The three stereotypical and archetypical RPG classes are present in the game: The warrior, who favors health and high armor stats alongside melee combat, the mage, with many flavors of magical weapons and accessories, and the ranger who uses bullet, rocket, and movement based weapons, armor stats, and accessories. Regardless of what style is being played, the equipped gear is ultimately the #1 factor for an encounter. Boosted heath, boosted mana, and buffs are helpful, but they don’t matter as much as the arcing swing of a sword or the total armor points a character has.
Destroy it before it destroys you!
Fighting bosses is really entertaining, and all of them can be fought repeatedly in a given world given the right conditions and materials. Defeating bosses provides the mainstay and long-term challenge in Terraria, at least until you’re geared for unstructured PvP. All of the bosses are unique and are both surprising and challenging to fight the first few times around.
Combat overall seems to favor high armor values and ranged DPS over magic weapons and spells. Although the magic has the higher ‘cool’ factor and is visually more appealing than melee and ranged projectiles, they don’t seem to pack the punch needed for quickly killing bosses.
Technical Issues and Limitations
Terraria originally suffered from a number of technical issues – many of which have been patched out over the last couple of years – but some game crashing and lag related issues still remain. Over the course of normal play the game is largely very stable, but one of the more annoying things that players will regularly encounter is the way liquids update in large lulls and chucks; during these large chunky updates it’s possible to accidentally clip into walls and die or be carried off by an invisible stream of water (or worse, fiery lava).
People hosting their own servers may experience crashes or lag when saving the game world or alt-tabbing, and players on the other side of the connection may sometimes become desynchronized and see phantom enemies or pieces of bosses attempting to attack them long after the danger has subsided. Terraria isn’t very tolerant of poor connections or large numbers of particle effects. Very often players will drop out with quick timeouts, and some enemies in the upper echelons of the Pumpkin and Frost Moon events can create enough particle effects to bring an NVIDIA 690 GTX to its knees. One of the largest limitations of Terraria is the engine it uses, which was built on Microsoft’s XNA platform, so it’s not available on all major platforms yet. Both Mac and Linux ports are in development, but it would have been nice to have the game on these platforms a bit sooner.
A floating fortress in the sky – no monster has broken these walls.

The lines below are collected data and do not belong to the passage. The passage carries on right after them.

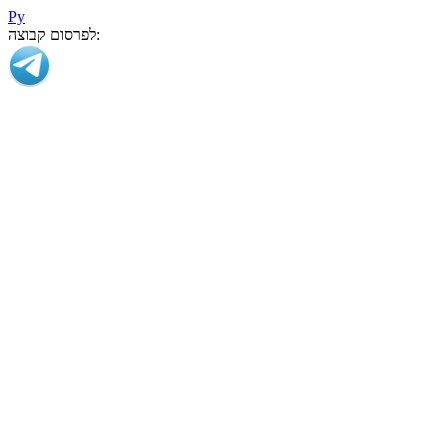
Ру
לפרסום קבוצה:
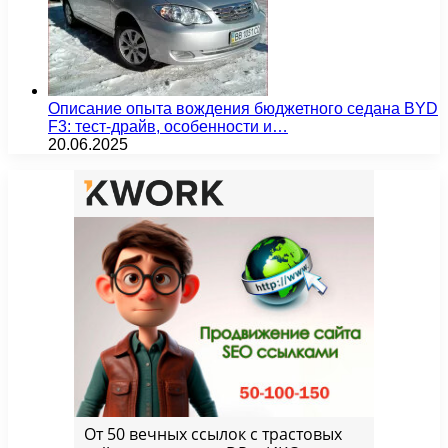
Описание опыта вождения бюджетного седана BYD
F3: тест-драйв, особенности и…
20.06.2025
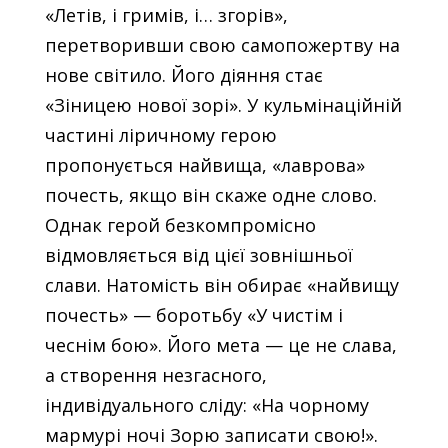
«Летів, і гримів, і… згорів»,
перетворивши свою самопожертву на
нове світило. Його діяння стає
«Зіницею нової зорі». У кульмінаційній
частині ліричному герою
пропонується найвища, «лаврова»
почесть, якщо він скаже одне слово.
Однак герой безкомпромісно
відмовляється від цієї зовнішньої
слави. Натомість він обирає «найвищу
почесть» — боротьбу «У чистім і
чеснім бою». Його мета — це не слава,
а створення незгасного,
індивідуального сліду: «На чорному
мармурі ночі Зорю записати свою!».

Besides a couple of technical issues here and there, Terraria is a real joy to play. It has a strong single player and multiplayer experience, tons of content, cool bosses, and a solid set of gameplay mechanics. A lot of time, care, and love went into the making of Terraria, and it continues on to this day in the form of various bug fixes and tweaks. Word is there’s a 1.3 update coming “soon,” which is phenomenal news for fans of the game. Though it may not be the prettiest 2D game on the market, it’s certainly one of my favorites. If you don’t already own it, I highly recommend it.